= National Indigenous Residential School Museum of Canada =

The National Indigenous Residential School Museum of Canada, inc. is a museum about the Canadian Indian residential school system located in Portage la Prairie, Manitoba. The museum is located in the Rufus Prince Building on the Long Plain Indian Reserve No. 6, formerly the site of the Portage la Prairie Indian Residential School. The museum was set up and is partially run by the Long Plain First Nation.

== Background ==
The Rufus Prince building was originally the second Portage la Prairie Indian Residential School, which operated at the site from 1915 to its closure in 1975. On August 14, 1981, the former residential school building and the surrounding land was transferred to the ownership of the Long Plain First Nation as part of an outstanding Treaty Land Entitlement stemming from a Loss of Use Claim. The building was renamed the Rufus Prince Building in honour of Rufus Prince, a survivor of the residential school.

Following renovations the building was used by Yellowquill College from 1984 until 2000 when the college moved to Winnipeg. Since then the building has been used as a resource centre by the Long Plains First Nation, holding offices for the Assembly of Manitoba Chiefs, the Dakota Ojibway Tribal Council, and Long Plain First Nation. Additionally it has operated as a historic site since 2003.

== Establishment of the museum ==
Following a Benefit-Cost Ratio study in December 2001 the Long Plain First Nation started a project to create a museum of residential school history in the Rufus Prince building in 2003, with this becoming the National Indigenous Residential School Museum of Canada. The creation of a museum about the Canadian Indian residential school system was also resolved by the Assembly of First Nations in 2001.

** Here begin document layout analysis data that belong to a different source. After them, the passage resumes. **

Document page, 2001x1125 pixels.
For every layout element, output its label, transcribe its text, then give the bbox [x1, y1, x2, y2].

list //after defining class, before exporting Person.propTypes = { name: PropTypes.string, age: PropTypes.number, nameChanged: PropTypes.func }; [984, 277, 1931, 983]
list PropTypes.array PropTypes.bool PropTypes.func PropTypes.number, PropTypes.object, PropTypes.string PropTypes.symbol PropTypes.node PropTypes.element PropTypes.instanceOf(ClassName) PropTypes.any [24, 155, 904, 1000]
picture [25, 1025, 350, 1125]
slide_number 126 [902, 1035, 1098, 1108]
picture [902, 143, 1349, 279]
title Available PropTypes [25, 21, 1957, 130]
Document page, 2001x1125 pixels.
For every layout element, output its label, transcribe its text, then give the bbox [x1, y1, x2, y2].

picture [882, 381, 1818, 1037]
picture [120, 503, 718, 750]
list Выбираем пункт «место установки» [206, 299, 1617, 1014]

Development of the museum was continuing in 2015, with members of the First Nation hoping the Calls to Action from the final report of the Truth and Reconciliation Commission of Canada would result in more funding and support for the project. Following the National Historic Site designation of the Former Portage La Prairie Indian Residential School in 2020 the Long Plain First Nation wants to continue development of the site's museum along with adding a library and garden honouring survivors.

== Museum contents ==
The museum works to be a Place of Healing for survivors of the residential school system, and as a place to educate Canadians and others on the brutal treatment suffered by the hands of the Canadian government and the churches. The vision of the museum is a place where people can learn, share, heal and move forward with a greater understanding of the forces that shaped and forever changed multiple generations of First Nations peoples in Canada. The establishment of the museum also meets Reconciliation Call to Action number 10 from the Truth and Reconciliation Commission of Canada's report.

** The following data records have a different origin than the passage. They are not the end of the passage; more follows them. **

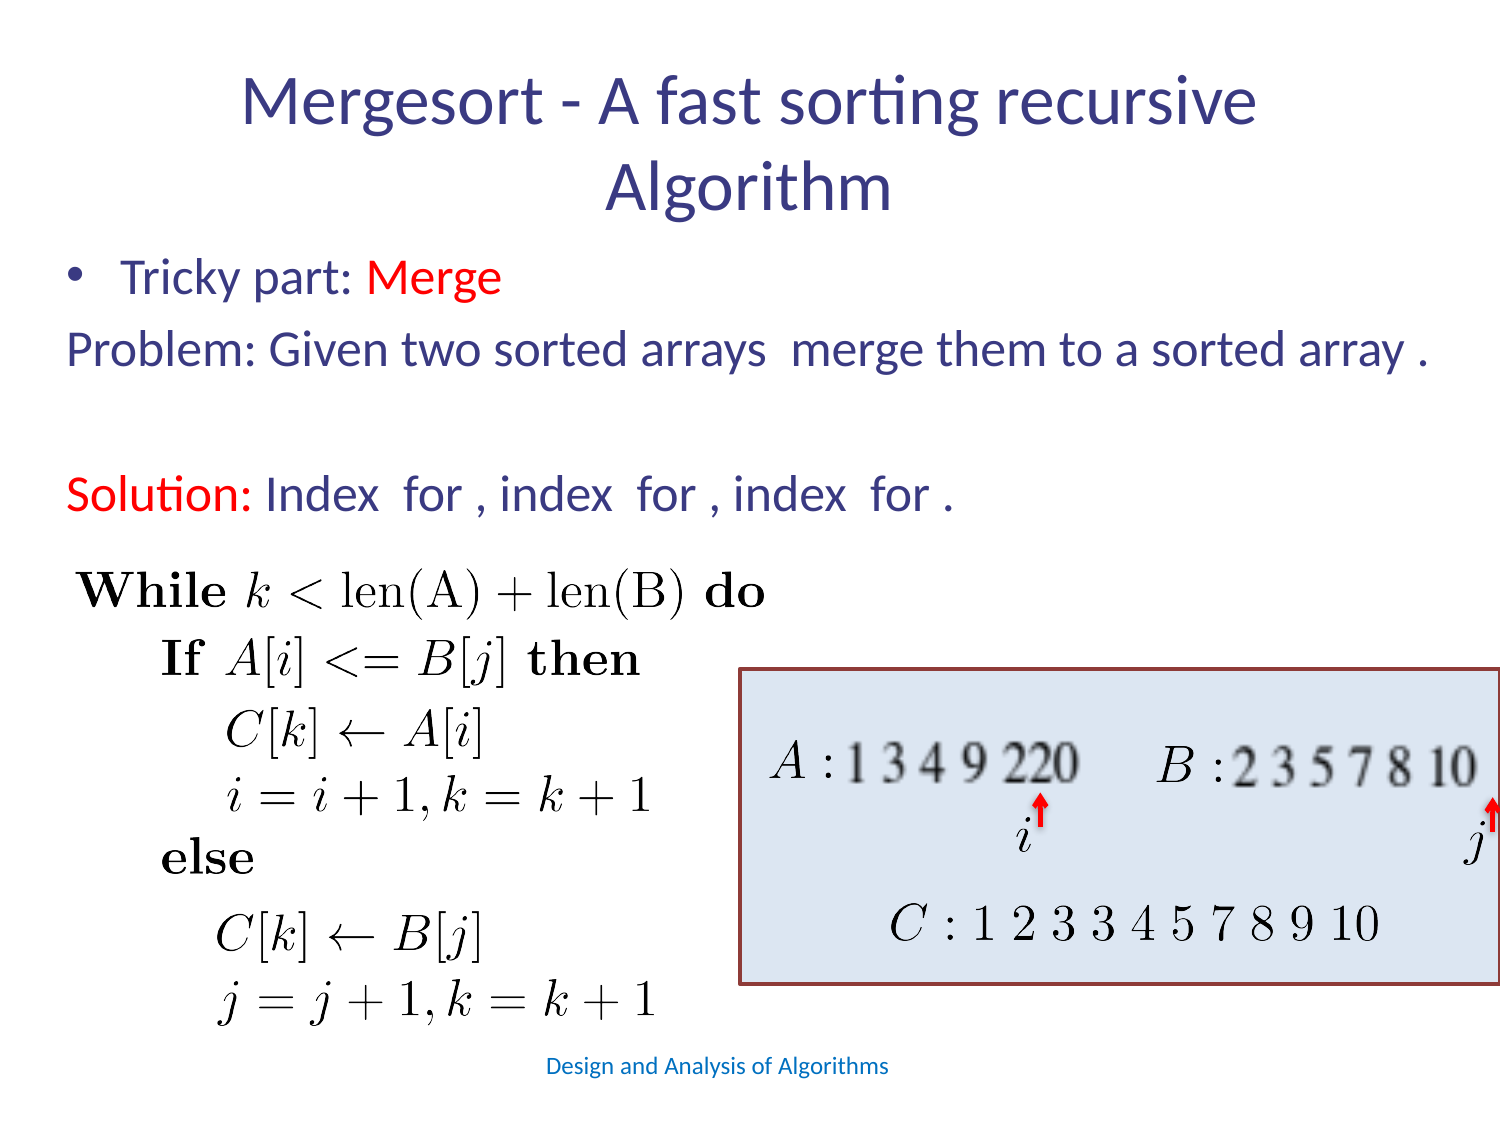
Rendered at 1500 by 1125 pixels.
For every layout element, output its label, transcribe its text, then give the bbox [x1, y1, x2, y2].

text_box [1227, 736, 1498, 792]
title Mergesort - A fast sorting recursive Algorithm [75, 45, 1425, 233]
picture [890, 903, 1378, 941]
footer Design and Analysis of Algorithms [480, 1034, 956, 1095]
picture [217, 911, 480, 963]
text_box [738, 667, 1500, 986]
picture [162, 837, 253, 874]
picture [1156, 746, 1221, 782]
picture [162, 636, 641, 689]
picture [227, 707, 480, 760]
picture [769, 740, 831, 778]
picture [74, 568, 764, 620]
picture [1016, 817, 1031, 852]
picture [227, 775, 649, 822]
picture [217, 979, 654, 1026]
picture [1462, 820, 1485, 866]
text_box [842, 736, 1114, 788]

The museum contains artifacts, documents, and other materials from the Portage la Prairie Indian Residential School along with other residential schools from across Canada. Along with exhibits the museum also acts as an archive of materials. Along with exhibits about the conditions of residential schools the museum also includes a room dedicated to the Indigenous cultures the government and the residential school system attempted to erase.

Following delays caused by the COVID-19 pandemic an open house was held in December 2022, with tours of the museum beginning in 2023. The museum acquired two showcases in June 2024.

== Honours ==
In 2023 the museum was awarded the Manitoba Tourism Award for Best Indigenous Business or Operator - Manitoba at the 1st annual Manitoba Tourism Awards.